Periférica. Depois da entrevista de João Pedro George, um esclarecimento

Na sequência da entrevista a João Pedro George publicada por este jornal, Vítor Nogueira, um dos directores da revista “Periférica” à data do episódio que levou à saída de Manuel de Freitas, como dele próprio e de outros dois colaboradores, vem esclarecer algumas confusões e equívocos

 

A propósito da entrevista que João Pedro George deu recentemente ao Jornal I, deixo, tão-só como curiosidade, o seguinte esclarecimento, relativo ao episódio contado à volta da Periférica. Não creio que o JPG mentisse deliberadamente, mas, de facto, a versão que ele apresenta não corresponde ao que se passou.
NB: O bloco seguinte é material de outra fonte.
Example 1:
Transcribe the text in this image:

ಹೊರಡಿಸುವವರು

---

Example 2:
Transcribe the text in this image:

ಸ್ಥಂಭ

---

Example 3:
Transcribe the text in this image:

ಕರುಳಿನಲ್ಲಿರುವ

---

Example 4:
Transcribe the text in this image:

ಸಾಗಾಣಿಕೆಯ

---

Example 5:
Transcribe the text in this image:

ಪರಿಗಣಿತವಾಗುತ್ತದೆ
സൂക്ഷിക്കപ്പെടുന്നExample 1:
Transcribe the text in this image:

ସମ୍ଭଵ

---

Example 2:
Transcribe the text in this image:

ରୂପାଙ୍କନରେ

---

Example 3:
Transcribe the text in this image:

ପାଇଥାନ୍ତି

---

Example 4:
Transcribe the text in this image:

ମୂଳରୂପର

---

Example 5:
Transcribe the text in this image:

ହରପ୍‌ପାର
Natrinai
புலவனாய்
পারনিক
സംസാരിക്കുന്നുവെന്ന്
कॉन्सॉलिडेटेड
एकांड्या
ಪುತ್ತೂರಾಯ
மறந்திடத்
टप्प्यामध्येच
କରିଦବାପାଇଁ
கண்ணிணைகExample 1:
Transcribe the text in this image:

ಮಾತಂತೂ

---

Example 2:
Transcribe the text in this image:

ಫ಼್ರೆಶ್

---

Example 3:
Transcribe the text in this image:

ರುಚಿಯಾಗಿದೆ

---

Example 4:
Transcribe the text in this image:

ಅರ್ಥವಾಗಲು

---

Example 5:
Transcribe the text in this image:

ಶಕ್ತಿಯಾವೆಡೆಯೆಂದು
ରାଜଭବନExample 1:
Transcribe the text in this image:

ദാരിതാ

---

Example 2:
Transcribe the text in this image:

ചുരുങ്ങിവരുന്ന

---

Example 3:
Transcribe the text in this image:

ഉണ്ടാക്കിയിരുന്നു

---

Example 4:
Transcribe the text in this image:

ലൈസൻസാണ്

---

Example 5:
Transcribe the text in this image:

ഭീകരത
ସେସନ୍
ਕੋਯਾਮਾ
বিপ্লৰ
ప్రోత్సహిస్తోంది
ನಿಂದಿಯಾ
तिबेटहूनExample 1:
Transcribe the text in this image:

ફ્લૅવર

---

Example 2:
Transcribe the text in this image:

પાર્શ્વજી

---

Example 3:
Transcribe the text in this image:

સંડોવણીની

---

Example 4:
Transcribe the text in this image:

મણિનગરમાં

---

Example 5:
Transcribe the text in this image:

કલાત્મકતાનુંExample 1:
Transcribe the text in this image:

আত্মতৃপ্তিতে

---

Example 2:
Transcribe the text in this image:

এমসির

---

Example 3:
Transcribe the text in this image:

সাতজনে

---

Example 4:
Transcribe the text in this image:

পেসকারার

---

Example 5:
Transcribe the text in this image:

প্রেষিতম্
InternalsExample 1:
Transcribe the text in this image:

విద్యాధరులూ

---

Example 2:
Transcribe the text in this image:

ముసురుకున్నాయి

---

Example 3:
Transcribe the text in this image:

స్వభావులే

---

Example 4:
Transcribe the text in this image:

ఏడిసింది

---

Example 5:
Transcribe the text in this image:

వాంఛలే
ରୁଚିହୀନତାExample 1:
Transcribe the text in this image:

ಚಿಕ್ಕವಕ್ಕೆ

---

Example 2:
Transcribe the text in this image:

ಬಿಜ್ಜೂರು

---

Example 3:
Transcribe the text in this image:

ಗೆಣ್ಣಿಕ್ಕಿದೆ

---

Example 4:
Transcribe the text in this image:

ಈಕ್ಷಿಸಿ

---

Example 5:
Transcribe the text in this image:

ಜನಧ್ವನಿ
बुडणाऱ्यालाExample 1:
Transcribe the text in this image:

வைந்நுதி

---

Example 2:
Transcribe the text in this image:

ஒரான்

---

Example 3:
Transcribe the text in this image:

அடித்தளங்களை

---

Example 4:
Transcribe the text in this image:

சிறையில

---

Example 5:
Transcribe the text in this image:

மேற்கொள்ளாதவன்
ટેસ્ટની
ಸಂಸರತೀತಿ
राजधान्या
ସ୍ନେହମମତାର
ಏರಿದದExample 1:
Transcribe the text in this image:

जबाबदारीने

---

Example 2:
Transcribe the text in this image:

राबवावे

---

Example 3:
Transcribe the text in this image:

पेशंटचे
Acredito, simplesmente, que não chegasse a conhecer todos os contornos dessa petite histoire e/ou tenha, com o passar dos anos, feito certa confusão.

O que esteve na origem da saída de Manuel de Freitas (e de outros, já lá irei) não foi, como George diz, a questão dos textos de algum modo antagónicos publicados simultaneamente sobre Rui Nunes. Basta reparar que esses textos saíram no n.º 6 da revista (no Verão de 2003) e Manuel de Freitas ainda colaborou no n.º 7 (Outono do mesmo ano). A cisão deu-se depois, quando João Pedro George propôs para o n.º 8 da revista um texto em que escrevia que Manuel de Freitas andava a ser «levado ao colo» (cito) por António Guerreiro.

Além de co-fundador, eu era o editor de poesia da Periférica. E, achando o texto injusto no seu conteúdo, senti que não tinha condições para continuar envolvido no projecto. Porque se o texto fosse publicado (viria a sê-lo de forma ligeiramente suavizada apenas no n.º 9 — ainda conservo, das trocas de e-mails, as duas versões), porque se o texto fosse publicado, dizia, além de injusto, viria desconsiderar um colaborador da Periférica que, sem ganhar um tostão (como todos os outros), estava ali a meu convite. E porque se o texto não viesse a ser publicado, como se admitiu na redacção, eu me sentiria sempre com o ferrete da censura do meu lado.

De maneira que saí. Não achei na altura outro caminho, com pena minha e de todos os restantes companheiros da redacção. De todos, sem excepção, ainda hoje me mantenho amigo próximo. Note-se, portanto, que quem começou por sair fui eu, não outrem. Com conhecimento dos membros da redacção, escrevi seguidamente ao Manuel de Freitas, ao Rui Pires Cabral e ao José Miguel Silva (os três poetas que eu convidara para formar uma espécie de núcleo duro — à falta de expressão melhor — na secção de poesia). Escrevi-lhes dando conta da razão pela qual saía, enviando-lhes o texto em causa de João Pedro George, a pedido dos meus ex-colegas de redacção (com quem, sublinho, tudo foi sempre tratado cordialmente), e dizendo a cada qual desses poetas que os elementos que se mantinham à frente da revista teriam o maior gosto em publicar os textos já propostos para esse número em construção (era o n.º 8, portanto) e em continuar a acolhê-los como colaboradores. E só depois disto é que Manuel de Freitas, Rui Pires Cabral e José Miguel Silva decidiram simultaneamente abandonar também a Periférica.

Não é que isso interesse muito, mas se escrevo assim convictamente é porque, além de ter vivido a história por dentro, conservo toda a correspondência a que aludi, produzida nessa altura.